Clearly, their hasty jumping to attention reflected feelings of inferiority and insecurity towards Haredi rabbis. If this sense of inferiority was to a large extent submerged, by quickly calling their conference the religious Zionist rabbis brought it out into the open, even if they don’t admit it. Indeed, it was fascinating to see religious Zionist rabbis going to battle to defend what they called “the Haredi Torah world.”
But it is doubtful whether the question of the Haredi draft really touches on the serious Torah world. At the heart of the political debate are Haredim who simply use the Torah world as a pretext for draft-dodging.
They argue that those who want to study Torah should not be interfered with, and only those who don’t want to study should be drafted. That boils down to code for anyone who registers in a yeshiva gets an automatic exemption.
But there is a big difference between being registered in a yeshiva and really studying Torah. The religious Zionist rabbis are certainly aware of the fact that Naftali Bennett did not mean to harm yeshiva students who genuinely study Torah.
In his references to the issue, he specifically targeted those who abuse the ideal of Torah study to dodge the draft. However, the rabbis’ conference placed them closer to the Haredi world and its rabbis than to the vast majority of religious Zionists, certainly Bayit Yehudi voters, on the crucial equality of service issue.
This raised a second related question on the religious Zionist rabbis’ status and their involvement in politics. Most outspoken was Rabbi Zephaniah Drori of Kiryat Shmona. In referring to Bayit Yehudi, he said, “They know very well that we [the rabbis] must support them, and that without our support there won’t be [national religious] politics. Therefore, they will have to listen to us. Under no circumstances can any one of them conclude agreements on his own.”

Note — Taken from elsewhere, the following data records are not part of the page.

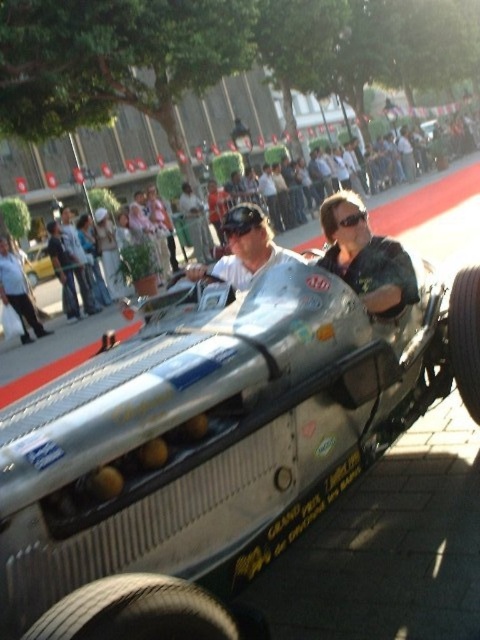
Question: Which is farther from the white shirt at left?

Choices:
 (A) silver metallic racecar at center
 (B) black rubber tire at lower left
 (C) black rubber tire at lower right
 (D) metallic silver helmet at center

Answer: (B)

Question: Which of the following is the closest to the observer?

Choices:
 (A) (477, 292)
 (B) (22, 317)
 (C) (33, 285)

Answer: (A)

Question: Does black rubber tire at lower left appear under white shirt at left?

Choices:
 (A) no
 (B) yes

Answer: (B)

Question: Is matte silver helmet at center bigger than black rubber tire at lower right?

Choices:
 (A) no
 (B) yes

Answer: (B)

Question: Which of these objects is positioned closest to the matte silver helmet at center?

Choices:
 (A) black rubber tire at lower left
 (B) metallic silver helmet at center
 (C) white shirt at left
 (D) black rubber tire at lower right

Answer: (D)

Question: Can you confirm if black rubber tire at lower right is smaller than silver metallic racecar at center?

Choices:
 (A) yes
 (B) no

Answer: (A)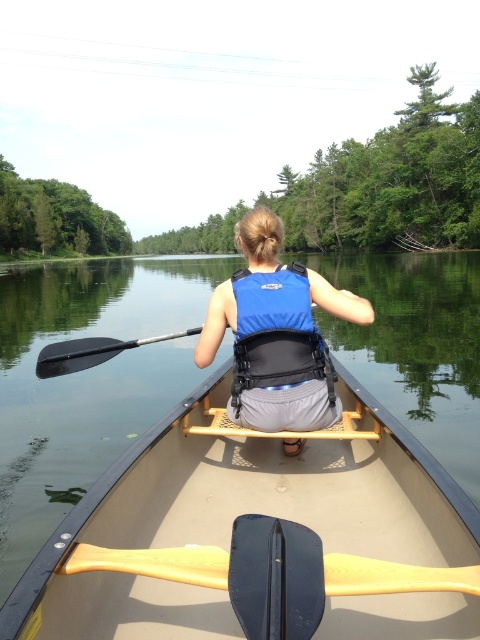
You are standing on the dock and want to board the tan plastic canoe at center. If the dock is 5 feet long, can you reach the canoe from the end of the dock?

The tan plastic canoe at center is 4.07 feet away from the viewer. Since the dock is 5 feet long, you can reach the canoe from the end of the dock as the distance is shorter than the dock length.

You are planning to store the tan plastic canoe at center and the black rubber paddle at left in a narrow storage compartment. Which item might have difficulty fitting due to its width?

The black rubber paddle at left might have difficulty fitting in the narrow storage compartment because it is wider than the tan plastic canoe at center.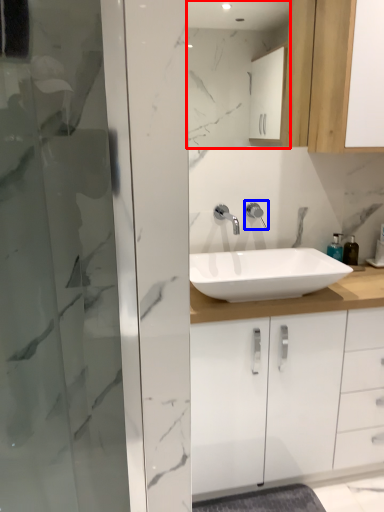
Question: Which point is further to the camera, mirror (highlighted by a red box) or tap (highlighted by a blue box)?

He went on to make a political assessment somewhere between a warning and a threat to Bennett that “if he decides on those issues on his own, without taking the Torah view into account, it will spell the end of his political career.” It is reasonable to suppose that some of the rabbis were uncomfortable with Drori’s radical position and that some of them even disagree. But there can be no doubt that Drori reflects the views of a good number of religious Zionist rabbis.
What this amounts to is a clear-cut rabbinical position in favor of the same relationship between rabbis and political leaders as in the Haredi parties. This modus operandi, which is expressed in the notion of “Torah opinion,” sees the political leadership as totally subordinate in its decision-making and actions to the religious leadership.
What this goes to show is that not only is there something new beginning, but the old order is still alive and well and doing its best to contain the new. It is difficult to imagine anything further from the election messages of Bayit Yehudi than the attempt to impose on the party political subordination to rabbis, Haredi style. There is no need for a poll to determine with absolute certainty that the vast majority of Bayit Yehudi voters, both the religious and secular, oppose this tooth and nail.
This discourse clearly reflects the stormy waters religious Zionism is likely to enter in the new Knesset. The increase in the number of religious Zionist deputies ensures that all the well-known differences will surface – this time it was over attitudes towards Haredim, their sharing of the defense burden, and the standing of rabbis vis-à-vis the political parties.
Next, the question of elections to the Chief Rabbinate is due to come up. Bayit Yehudi and especially Naftali Bennett will face repeated challenges of this kind.They will be tested time and again over whether they are giving in to the old order or keeping their promise to start something new. Prof. Asher Cohen, a political scientist at Bar-Ilan University, is an expert on the national religious movement.